Katy was inspired by her friend and fellow netball player, Jodie Sutcliffe, who mounted her own fund raising for more defibs across Burnley after she heroically saved her dad's life when he collapsed with a cardiac arrest.
Jodie raised £4,000 in just three months and the first defibrillator she paid for was unveiled at Rosegrove Chippy in Lowerhouse Lane in September.
The new defib at Business First is voice activated and comes with full instructions how to use it and also has a video on how to operate it for those with no hearing.
A defibrillator, also known as an automated external defibrillator (AED) is a portable electronic device that automatically diagnoses the life-threatening cardiac arrest when the heart stops.

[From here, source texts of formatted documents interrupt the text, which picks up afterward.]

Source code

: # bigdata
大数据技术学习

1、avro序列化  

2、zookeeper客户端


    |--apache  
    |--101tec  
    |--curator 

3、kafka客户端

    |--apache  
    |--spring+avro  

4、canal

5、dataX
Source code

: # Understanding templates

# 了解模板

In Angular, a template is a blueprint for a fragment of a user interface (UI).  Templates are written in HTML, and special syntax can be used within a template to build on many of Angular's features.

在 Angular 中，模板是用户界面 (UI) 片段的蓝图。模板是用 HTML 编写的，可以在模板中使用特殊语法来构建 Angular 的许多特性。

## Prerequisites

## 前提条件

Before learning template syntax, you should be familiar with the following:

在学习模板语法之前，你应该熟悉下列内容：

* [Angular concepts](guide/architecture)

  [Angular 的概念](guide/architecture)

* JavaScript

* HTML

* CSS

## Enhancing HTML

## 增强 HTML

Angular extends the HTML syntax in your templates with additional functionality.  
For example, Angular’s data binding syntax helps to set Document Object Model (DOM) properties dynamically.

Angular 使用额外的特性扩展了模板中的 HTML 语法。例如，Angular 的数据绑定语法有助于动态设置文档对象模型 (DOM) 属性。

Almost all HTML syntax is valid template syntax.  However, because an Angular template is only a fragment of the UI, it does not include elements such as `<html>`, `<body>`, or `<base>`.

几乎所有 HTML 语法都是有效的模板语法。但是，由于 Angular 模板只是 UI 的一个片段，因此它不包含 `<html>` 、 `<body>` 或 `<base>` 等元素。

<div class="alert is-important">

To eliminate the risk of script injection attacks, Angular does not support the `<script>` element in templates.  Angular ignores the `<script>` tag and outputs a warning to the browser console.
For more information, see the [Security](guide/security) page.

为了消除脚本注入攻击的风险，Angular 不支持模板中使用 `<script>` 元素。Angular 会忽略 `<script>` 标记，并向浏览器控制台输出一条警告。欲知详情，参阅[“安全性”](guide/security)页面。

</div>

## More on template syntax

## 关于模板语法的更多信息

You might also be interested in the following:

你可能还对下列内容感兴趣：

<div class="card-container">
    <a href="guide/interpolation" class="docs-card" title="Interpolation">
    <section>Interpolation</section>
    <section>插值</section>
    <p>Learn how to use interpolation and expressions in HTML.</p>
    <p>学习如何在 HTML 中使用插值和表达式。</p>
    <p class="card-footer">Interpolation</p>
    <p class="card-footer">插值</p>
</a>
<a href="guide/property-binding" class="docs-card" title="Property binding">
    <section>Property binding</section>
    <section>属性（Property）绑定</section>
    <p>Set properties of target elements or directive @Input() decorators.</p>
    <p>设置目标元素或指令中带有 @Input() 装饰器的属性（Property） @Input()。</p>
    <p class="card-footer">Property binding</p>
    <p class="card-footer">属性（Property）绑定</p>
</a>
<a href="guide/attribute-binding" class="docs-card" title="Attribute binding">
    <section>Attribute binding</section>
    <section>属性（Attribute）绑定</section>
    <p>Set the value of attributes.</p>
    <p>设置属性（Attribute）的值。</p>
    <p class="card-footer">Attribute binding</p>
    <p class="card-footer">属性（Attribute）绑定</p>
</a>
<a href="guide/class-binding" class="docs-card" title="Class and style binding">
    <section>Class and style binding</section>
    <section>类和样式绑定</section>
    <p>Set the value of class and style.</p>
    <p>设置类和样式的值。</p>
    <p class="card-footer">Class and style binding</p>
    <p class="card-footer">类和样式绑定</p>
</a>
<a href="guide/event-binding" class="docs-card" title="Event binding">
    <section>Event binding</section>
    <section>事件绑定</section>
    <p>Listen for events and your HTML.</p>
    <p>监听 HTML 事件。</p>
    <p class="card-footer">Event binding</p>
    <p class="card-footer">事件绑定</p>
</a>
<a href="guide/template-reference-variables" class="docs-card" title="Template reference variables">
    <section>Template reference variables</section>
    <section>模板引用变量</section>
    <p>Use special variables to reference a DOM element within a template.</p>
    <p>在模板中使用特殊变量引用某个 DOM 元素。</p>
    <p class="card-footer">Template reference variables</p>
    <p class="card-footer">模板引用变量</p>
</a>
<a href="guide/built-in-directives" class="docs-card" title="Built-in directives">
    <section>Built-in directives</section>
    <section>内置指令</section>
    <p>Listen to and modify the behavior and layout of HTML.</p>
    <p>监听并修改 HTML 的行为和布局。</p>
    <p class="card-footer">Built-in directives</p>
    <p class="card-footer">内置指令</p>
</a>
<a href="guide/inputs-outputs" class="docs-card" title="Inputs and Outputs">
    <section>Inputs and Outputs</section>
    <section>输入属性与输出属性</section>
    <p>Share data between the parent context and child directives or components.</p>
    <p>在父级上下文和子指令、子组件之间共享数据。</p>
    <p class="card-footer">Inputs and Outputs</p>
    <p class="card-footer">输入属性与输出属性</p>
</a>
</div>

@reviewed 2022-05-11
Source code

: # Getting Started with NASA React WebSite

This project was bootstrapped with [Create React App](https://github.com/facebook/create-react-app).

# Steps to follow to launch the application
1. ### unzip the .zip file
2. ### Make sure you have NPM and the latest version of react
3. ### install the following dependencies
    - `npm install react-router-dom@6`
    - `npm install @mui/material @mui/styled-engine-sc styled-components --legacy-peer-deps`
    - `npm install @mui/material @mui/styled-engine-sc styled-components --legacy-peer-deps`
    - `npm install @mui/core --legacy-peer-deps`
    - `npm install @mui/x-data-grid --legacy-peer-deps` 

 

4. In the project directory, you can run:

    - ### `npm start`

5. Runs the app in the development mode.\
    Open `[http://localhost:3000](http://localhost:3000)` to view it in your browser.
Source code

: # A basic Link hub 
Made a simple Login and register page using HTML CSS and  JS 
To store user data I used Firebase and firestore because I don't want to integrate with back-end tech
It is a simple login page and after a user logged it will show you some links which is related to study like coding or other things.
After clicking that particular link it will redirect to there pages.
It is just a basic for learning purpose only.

With simple audio and visual commands, AEDs are designed to be simple to use by a layperson.
Katy has worked as a nurse for the East Lancs Health Authority for over 20 years and is also an experienced cardiology sister.
And while she has saved multiple lives during her career on the wards, she knows how vital community defibrillators are. In 2014 Katy was called on to help a fellow school governor when he collapsed during a meeting after suffering a cardiac arrest.
Katy said: "Although this was something I was used to dealing with, it was not in the normal situation I was used to and to have to act without any equipment to hand made it even more daunting.
"I am pleased we managed to save him and he is doing ok to this day."
Katy was nominated for an award for her heroic efforts and won the school where she was governor, Lowerhouse Primary, a defibrillator.
A cardiac arrest can happen to anyone at any time and there is an app available to download on IOS and android devices of a video with instructions on what to do.